Extending the Notebook Hack

After having success with the moveable printable paper bar, I realized I didn’t have to use it just with my Rocket knockoff notebook. I could use it with any size notebook, even paper ones or electronic/tablet notebooks, just by having that correctly sized beacon in place.

So using the same principles for sizing above, I created one for my Bullet Journal and one for my iPad.

The End Result

Coming up with these hacks has allowed me to capture my work into electronic form very quickly.

Last week our team did a design session on whiteboards. At the end, instead of taking pictures and sending them around as JPGs by mailing it to my personal account, then to my client account (because of security restrictions around the mailing of pictures), I used my sticky beacons and sent them directly to my work account as a PDF. This then went straight out to the team with a simple forward. I also added the PDF to my meeting notes.

Last month I was brainstorming new product ideas in my reusable notebook, using both the blank pages for a mind map, the dot pages for brainstorm sessions and the lined pages for a task list. These were bundled quickly into a pdf and sent to my Google Drive.

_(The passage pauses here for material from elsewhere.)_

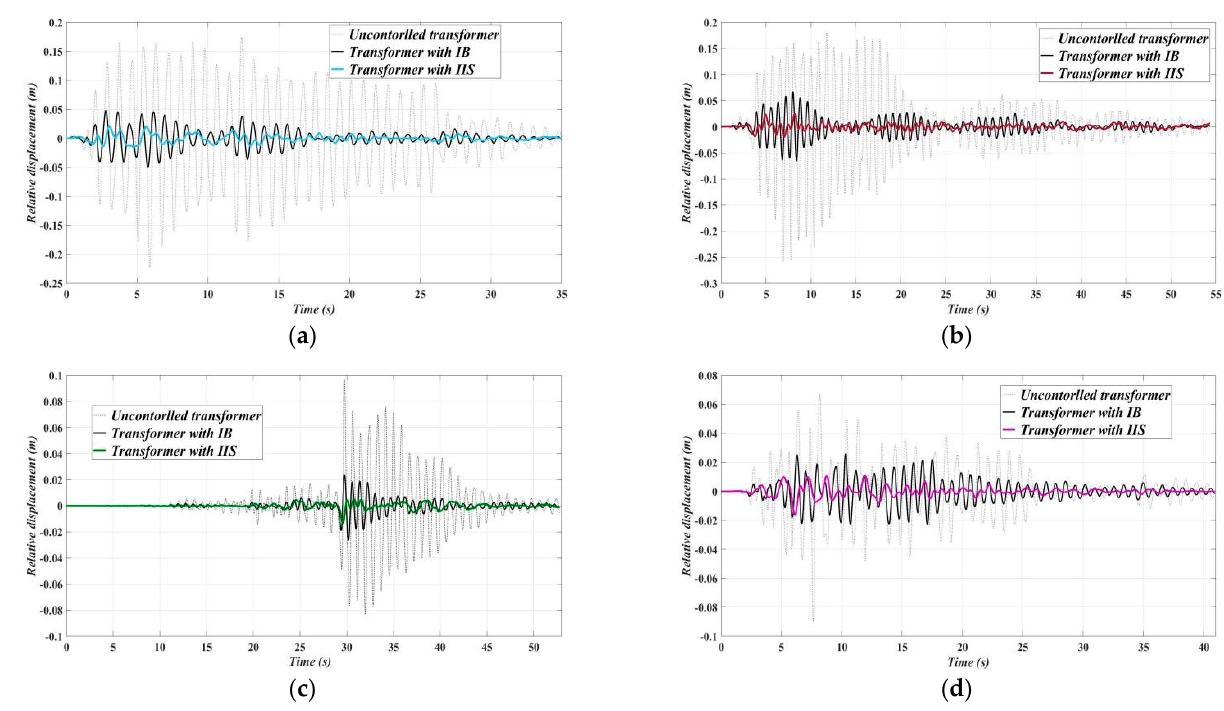
Figure 17. Relative displacement responses of bushing (LB–2): ( a ) EL Centro; ( b ) Taft; ( c ) Chi–Chi; ( d ) Kobe.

Finding ways to use the Rocket technology with non-Rocket products has made the whole thing much more flexible.


  1. Colin McKenzie

    Hi Laura – I always find your emails interesting and look forward to reading them.

    I couldn’t help but think you went to a lot of trouble to make your own Rocketbook when they don’t cost that much.

    I have a few Rocketbook in various sizes. The thing I don’t like about them is how messy it gets cleaning multiple pages. I always seem to end up with damp pages stuck together (until they dry). I tend to get enthusiastic about them for a while but then the hassle of cleaning them drives me back to paper and/or digital.

    • There are a couple of reasons I went through the trouble: the Rocket notebook is extremely expensive for the number of pages you get. I found I needed more pages to get me through a day of designs and meetings. The second reason is that the Rocket notebook template is so faint as to be nonexistent when working in low light. And the third is that as a lefty I find that other notebooks don’t smear as badly as the Rocket. I fully agree with you about the cleaning though…and that seems to be a problem with any of the reusable.

      Right now I am using the self-made rocket strip on my iPad notebook. I get all the rocket features and no smear/cleaning issues.

  2. Laura

    I also found the number of pages to be insufficient on the Rocketbook. I bought a second one on Mercari (pre-owned, used once) for half of retail, stole a spiral from a Dollar Tree spiral notebook, and combined them. It is perfect!